Ou seja, os próprios actores viveram todo o dia de ontem o mesmo suspense que milhões de brasileiros, que ficaram a conhecer o desfecho às 20h do Rio de Janeiro, meia-noite de Lisboa.
Em todo o Projac (abreviatura de Projecto Jacarepaguá, o local do Rio de Janeiro onde funciona a "fábrica de sonhos"), muitas pessoas falavam do mesmo como iria terminar a novela que falou directamente ao coração dos brasileiros, abordando temas como a anorexia, o abandono familiar, a deficiência e ainda picando o ponto na violência urbana, o maior problema do momento nas cidades brasileiras.
Manoel Carlos esperava pelo fim do noticiário para terminar cada capítulo e incluir os assuntos mais marcantes do dia na novela. Foi por isso que um capítulo reproduziu o incêndio num autocarro e noutro as freiras do hospital onde trabalha "Helena" comentaram um caso que revoltou o Rio de Janeiro a morte trágica de João Hélio, o menino arrastado num carro sequestrado por assaltantes.

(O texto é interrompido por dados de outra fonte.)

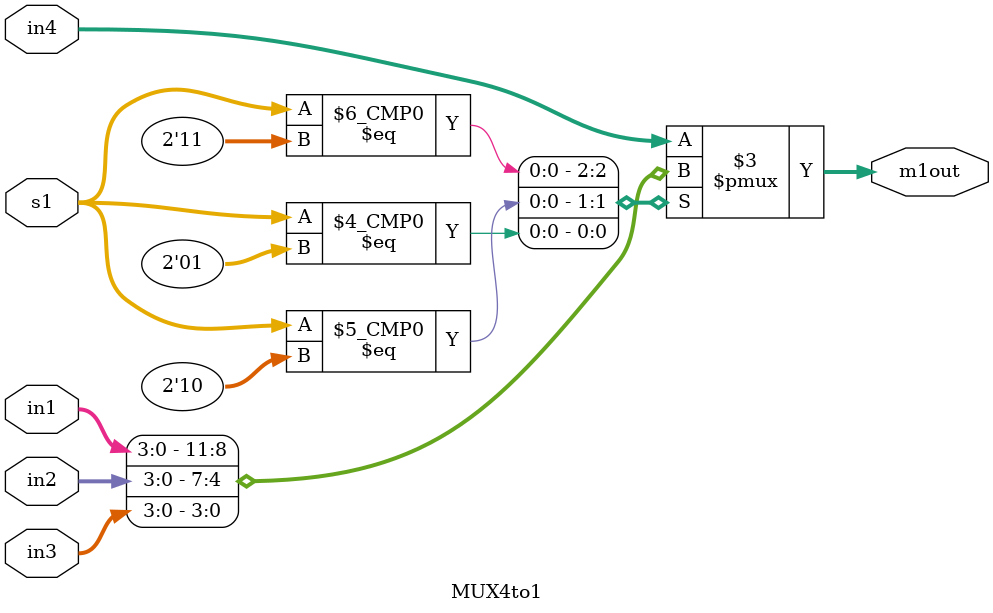
<source format=v>
module MUX4to1(in1, in2, in3, in4, s1, m1out); 
parameter Data_width = 4;
input[Data_width-1:0] in1, in2, in3, in4;
input[1:0] s1;

output reg[Data_width-1:0] m1out;

always @(in1, in2, in3, in4, s1)
begin 
    case(s1) 
        2'b11: m1out = in1;
        2'b10: m1out = in2;
        2'b01: m1out = in3; 
        default:m1out = in4; // 2'b00 
    endcase 
end

endmodule//MUX4to1
</source>
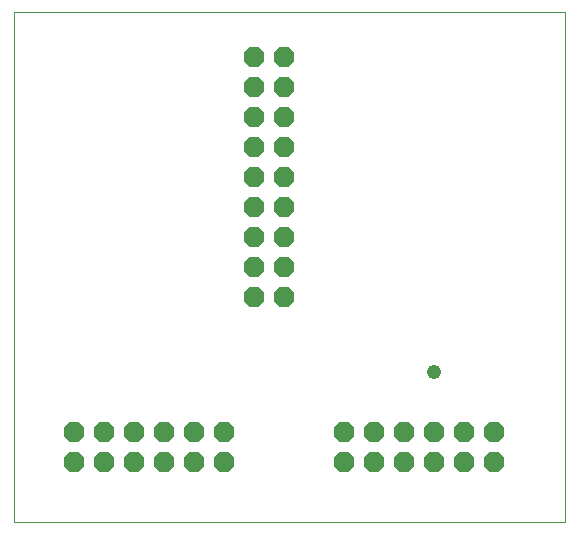
<source format=gbs>
G75*
G70*
%OFA0B0*%
%FSLAX24Y24*%
%IPPOS*%
%LPD*%
%AMOC8*
5,1,8,0,0,1.08239X$1,22.5*
%
%ADD10C,0.0000*%
%ADD11OC8,0.0680*%
%ADD12C,0.0480*%
D10*
X000100Y000100D02*
X000100Y017096D01*
X018470Y017096D01*
X018470Y000100D01*
X000100Y000100D01*
D11*
X002100Y002100D03*
X003100Y002100D03*
X003100Y003100D03*
X002100Y003100D03*
X004100Y003100D03*
X005100Y003100D03*
X006100Y003100D03*
X006100Y002100D03*
X005100Y002100D03*
X004100Y002100D03*
X007100Y002100D03*
X007100Y003100D03*
X011100Y003100D03*
X011100Y002100D03*
X012100Y002100D03*
X013100Y002100D03*
X014100Y002100D03*
X014100Y003100D03*
X013100Y003100D03*
X012100Y003100D03*
X015100Y003100D03*
X016100Y003100D03*
X016100Y002100D03*
X015100Y002100D03*
X009100Y007600D03*
X009100Y008600D03*
X009100Y009600D03*
X009100Y010600D03*
X009100Y011600D03*
X009100Y012600D03*
X009100Y013600D03*
X009100Y014600D03*
X009100Y015600D03*
X008100Y015600D03*
X008100Y014600D03*
X008100Y013600D03*
X008100Y012600D03*
X008100Y011600D03*
X008100Y010600D03*
X008100Y009600D03*
X008100Y008600D03*
X008100Y007600D03*
D12*
X014100Y005100D03*
M02*

</source>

"Estou ansiosa por ir para casa para ver o final!", comentou a actriz Betty Faria com os jornalistas portugueses que foram ao Rio de Janeiro acompanhar o final da "Páginas da vida". Entre duas cenas de "Pé na jaca", a actriz confessou-se fã da novela e declarou-se muito ansiosa por conhecer o final. "Acho que a menina deve ficar com a mãe, a "Helena". Mas o "Francisco" deve ficar com o avô e com o pai. O avô não tem uma estrutura familiar forte. Acho que deve ficar com os dois". Num dos finais, cujas cenas foram gravadas no Jardim Botânico e na praia, "Francisco" (Gabriel Kaufmann) fica com o pai, "Léo" (Thiago Rodrigues), no outro com o avô "Alex" (Marcos Caruso).
A gravação de finais alternativos já aconteceu com a novela "Belíssima", de Sílvio de Abreu, que teve quatro finais gravados. Só daqui a cerca de dois meses e meio é que os portugueses vão fazer-se a pergunta de quem fica com "Francisco Toledo Flores".